Soudain, Manuel Portalès s’est tourné dans ce que je croyais être son sommeil. La lumière tamisée par le volet entrouvert découpait un profil d’oiseau rejeté en arrière sur l’oreiller. Un visage tout en os.

Une fois ingurgitée la prémédication, je me suis mis au lit avec le sentiment de m’allonger pour toujours. La veilleuse de porte a transformé ma nuit en un long tunnel onirique bleuté. Au réveil, la bouche en manque de café, de pain beurré, de miel, je me suis mollement précipité sous la douche histoire de me donner une contenance. C’est tout juste si j’osais déglutir. En réalité, je n’avais rien ni à avaler ni à cracher. J’étais au plus près de mon squelette, accroché au branchage osseux comme chemise au fil, séchant dans le vent du désert. Je ne sais pourquoi l’image des bergers du sahel m’est apparue alors que j’attrapais ma serviette, leur maigre silhouette flottant à contre-jour dans un pagne vaguement noué, dominant le troupeau épars sur une terre ocre et galeuse, leur fière silhouette bravant le soleil et la chaleur, la soif, la lumière.
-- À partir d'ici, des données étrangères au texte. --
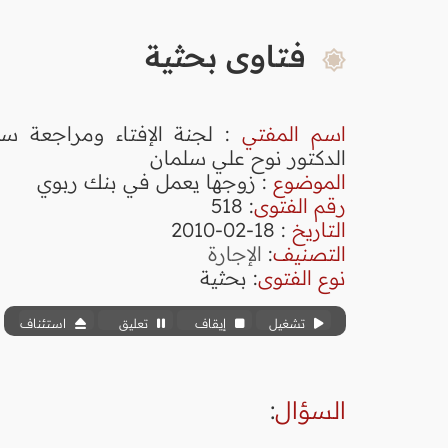
فتاوى بحثية
اسم المفتي
: لجنة الإفتاء ومراجعة سم
الدكتور نوح علي سلمان
الموضوع
: زوجها يعمل في بنك ربوي
رقم الفتوى
:
518
التاريخ
: 18-02-2010
التصنيف
:
الإجارة
نوع الفتوى
:
بحثية
تشغيل
إيقاف
تعليق
استئناف
السؤال
:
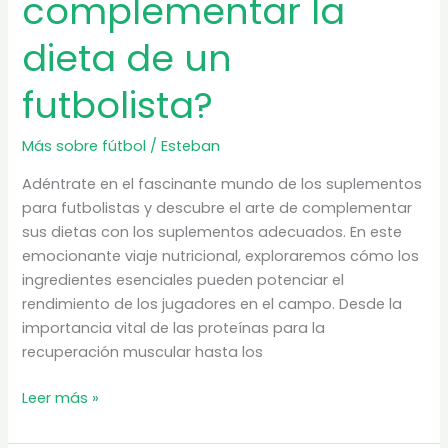
complementar la
dieta de un
futbolista?
Más sobre fútbol
/
Esteban
Adéntrate en el fascinante mundo de los suplementos
para futbolistas y descubre el arte de complementar
sus dietas con los suplementos adecuados. En este
emocionante viaje nutricional, exploraremos cómo los
ingredientes esenciales pueden potenciar el
rendimiento de los jugadores en el campo. Desde la
importancia vital de las proteínas para la
recuperación muscular hasta los
Suplementos
Leer más »
para
futbolistas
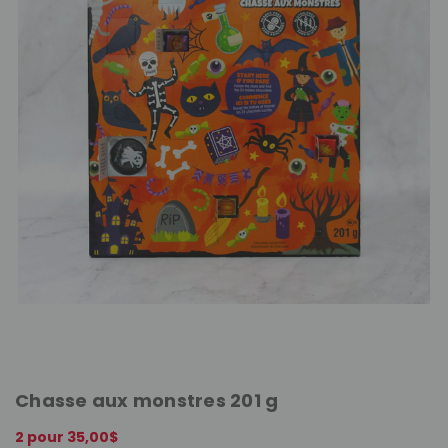
Chasse aux monstres 201 g
2 pour 35,00$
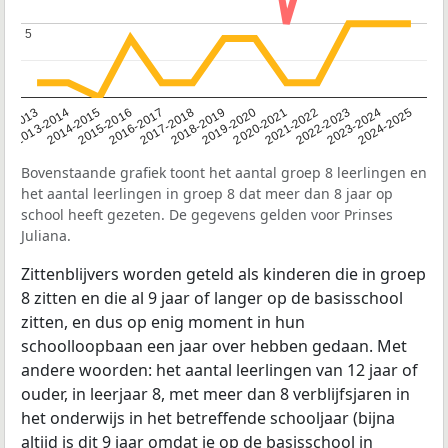
5
5
2014-2015
2013-2014
2020-2021
12-2013
2019-2020
2018-2019
2017-2018
2024-2025
2016-2017
2023-2024
2022-2023
2015-2016
2021-2022
Bovenstaande grafiek toont het aantal groep 8 leerlingen en
het aantal leerlingen in groep 8 dat meer dan 8 jaar op
school heeft gezeten. De gegevens gelden voor Prinses
Juliana.
Zittenblijvers worden geteld als kinderen die in groep
8 zitten en die al 9 jaar of langer op de basisschool
zitten, en dus op enig moment in hun
schoolloopbaan een jaar over hebben gedaan. Met
andere woorden: het aantal leerlingen van 12 jaar of
ouder, in leerjaar 8, met meer dan 8 verblijfsjaren in
het onderwijs in het betreffende schooljaar (bijna
altijd is dit 9 jaar omdat je op de basisschool in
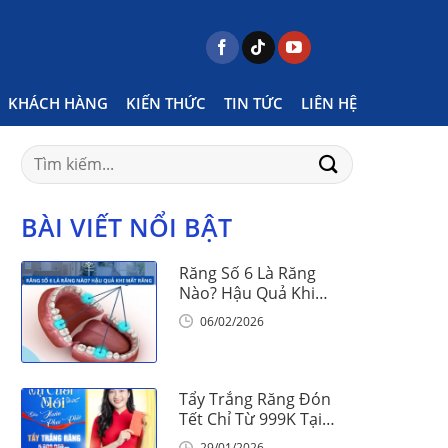
Home
Posts tagged "răng"
Page 7
KHÁCH HÀNG
KIẾN THỨC
TIN TỨC
LIÊN HỆ
Search
for:
BÀI VIẾT NỔI BẬT
Răng Số 6 Là Răng
Nào? Hậu Quả Khi
Mất Răng Số 6
06/02/2026
Tẩy Trắng Răng Đón
Tết Chỉ Từ 999K Tại
Nha Khoa Vinalign
29/01/2026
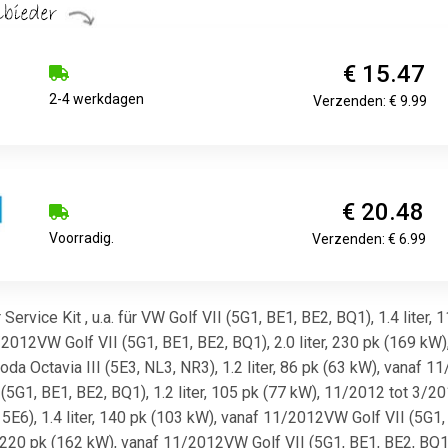
€ 15.47
2-4 werkdagen
Verzenden: € 9.99
€ 20.48
Voorradig.
Verzenden: € 6.99
vice Kit , u.a. für VW Golf VII (5G1, BE1, BE2, BQ1), 1.4 liter, 
1/2012VW Golf VII (5G1, BE1, BE2, BQ1), 2.0 liter, 230 pk (169 kW)
a Octavia III (5E3, NL3, NR3), 1.2 liter, 86 pk (63 kW), vanaf 11
5G1, BE1, BE2, BQ1), 1.2 liter, 105 pk (77 kW), 11/2012 tot 3/2017
5E6), 1.4 liter, 140 pk (103 kW), vanaf 11/2012VW Golf VII (5G1,
er, 220 pk (162 kW), vanaf 11/2012VW Golf VII (5G1, BE1, BE2, BQ1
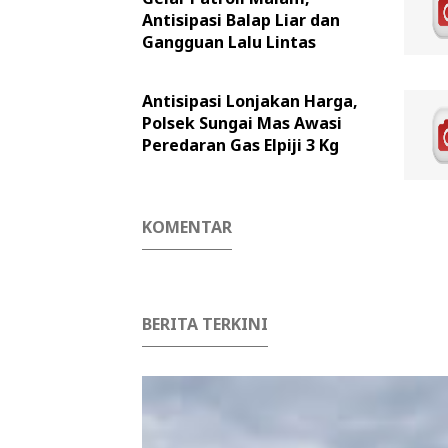
Antisipasi Balap Liar dan
Gangguan Lalu Lintas
Antisipasi Lonjakan Harga,
Polsek Sungai Mas Awasi
Peredaran Gas Elpiji 3 Kg
KOMENTAR
BERITA TERKINI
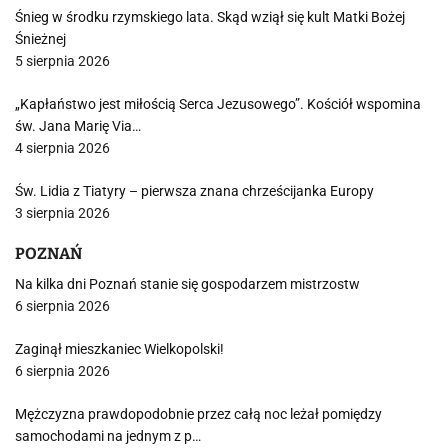
Śnieg w środku rzymskiego lata. Skąd wziął się kult Matki Bożej
Śnieżnej
5 sierpnia 2026
„Kapłaństwo jest miłością Serca Jezusowego”. Kościół wspomina
św. Jana Marię Via…
4 sierpnia 2026
Św. Lidia z Tiatyry – pierwsza znana chrześcijanka Europy
3 sierpnia 2026
POZNAŃ
Na kilka dni Poznań stanie się gospodarzem mistrzostw
6 sierpnia 2026
Zaginął mieszkaniec Wielkopolski!
6 sierpnia 2026
Mężczyzna prawdopodobnie przez całą noc leżał pomiędzy
samochodami na jednym z p…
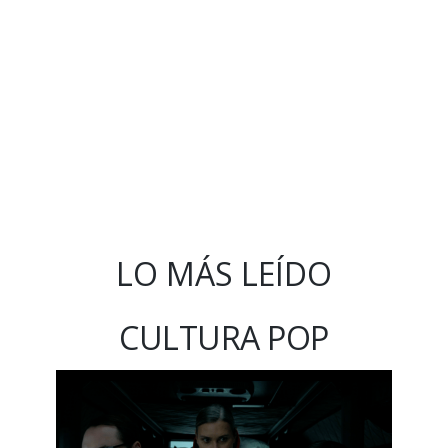
LO MÁS LEÍDO
CULTURA POP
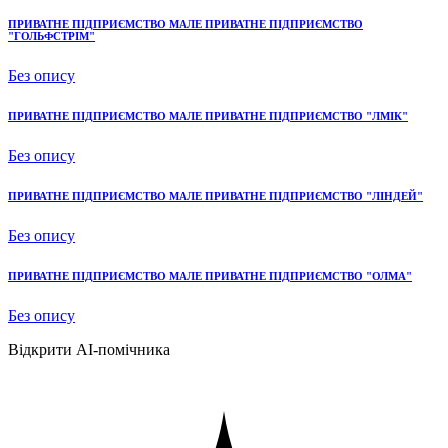
ПРИВАТНЕ ПІДПРИЄМСТВО МАЛЕ ПРИВАТНЕ ПІДПРИЄМСТВО
"ГОЛЬФСТРІМ"
Без опису
ПРИВАТНЕ ПІДПРИЄМСТВО МАЛЕ ПРИВАТНЕ ПІДПРИЄМСТВО "ЛМІК"
Без опису
ПРИВАТНЕ ПІДПРИЄМСТВО МАЛЕ ПРИВАТНЕ ПІДПРИЄМСТВО "ЛІНДЕЙ"
Без опису
ПРИВАТНЕ ПІДПРИЄМСТВО МАЛЕ ПРИВАТНЕ ПІДПРИЄМСТВО "ОЛМА"
Без опису
Відкрити AI-помічника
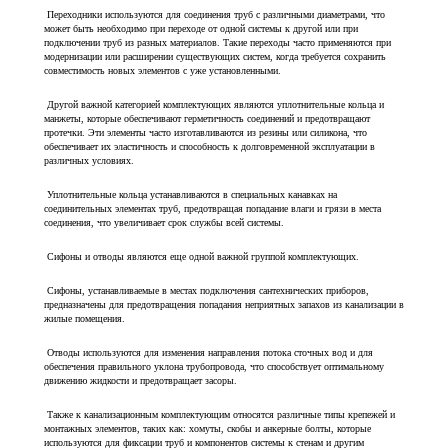
Переходники используются для соединения труб с различными диаметрами, что
может быть необходимо при переходе от одной системы к другой или при
подключении труб из разных материалов. Такие переходы часто применяются при
модернизации или расширении существующих систем, когда требуется сохранить
совместимость новых элементов с уже установленными.
Другой важной категорией комплектующих являются уплотнительные кольца и
манжеты, которые обеспечивают герметичность соединений и предотвращают
протечки. Эти элементы часто изготавливаются из резины или силикона, что
обеспечивает их эластичность и способность к долговременной эксплуатации в
различных условиях.
Уплотнительные кольца устанавливаются в специальных канавках на
соединительных элементах труб, предотвращая попадание влаги и грязи в места
соединения, что увеличивает срок службы всей системы.
Сифоны и отводы являются еще одной важной группой комплектующих.
Сифоны, устанавливаемые в местах подключения сантехнических приборов,
предназначены для предотвращения попадания неприятных запахов из канализации в
жилые помещения.
Отводы используются для изменения направления потока сточных вод и для
обеспечения правильного уклона трубопровода, что способствует оптимальному
движению жидкости и предотвращает засоры.
Также к канализационным комплектующим относятся различные типы крепежей и
монтажных элементов, таких как: хомуты, скобы и анкерные болты, которые
используются для фиксации труб и компонентов системы к стенам и другим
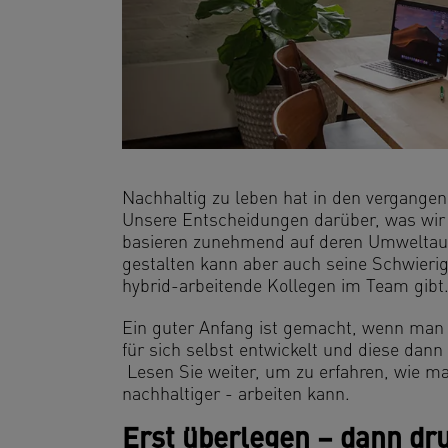
Nachhaltig zu leben hat in den vergang
Unsere Entscheidungen darüber, was wir 
basieren zunehmend auf deren Umweltaus
gestalten kann aber auch seine Schwierig
hybrid-arbeitende Kollegen im Team gibt
Ein guter Anfang ist gemacht, wenn man
für sich selbst entwickelt und diese dann
Lesen Sie weiter, um zu erfahren, wie m
nachhaltiger - arbeiten kann.
Erst überlegen – dann dr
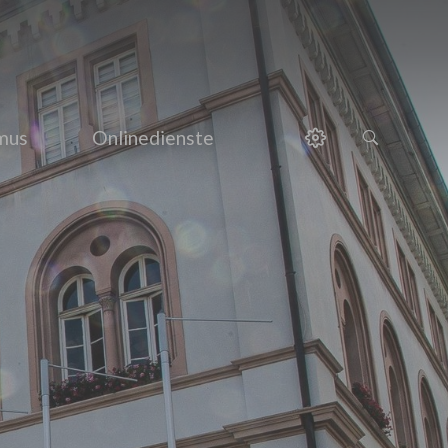
smus
Onlinedienste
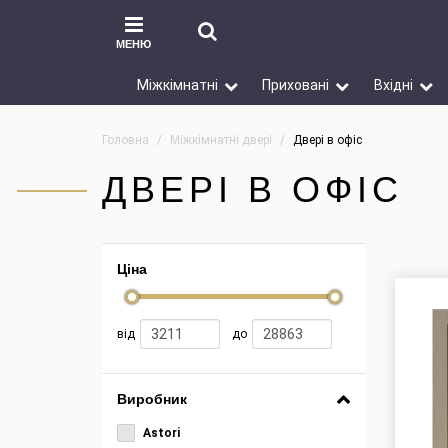
МЕНЮ
Міжкімнатні
Приховані
Вхідні
Головна
Міжкімнатні двері
Двері в офіс
ДВЕРІ В ОФІС
Ціна
від
до
Виробник
Astori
Pour ma part, je n’étais pas fier, pas fier du tout.

Le brancardier m’ayant aidé à me hisser sur son outil de travail, je me souviens d’avoir traversé le service à l’horizontale, passé des sas interdits au commun des mortels et d’être parvenu au bloc si bien nommé. Là j’aurais aimé être escargot, hérisson, huître ou palourde, qui ont l’intelligence de rentrer en eux-mêmes à l’approche du danger, mais je n’ai su faire que l’autruche. Un masque portant lunettes d’écaille et calotté de vert m’a murmuré que tout allait bien se passer, les yeux rivés sur la veine de mon bras qu’il tâtait avec un soupçon d’érotisme. Je n’ai pas eu le temps de lui répondre que l’idée du “tout”, à elle seule, me donnait le vertige. Dans le hall immense et vide de mon crâne résonnait déjà la voix du chirurgien racontant le dernier épisode de Six feet under avec un cheveu sur la langue.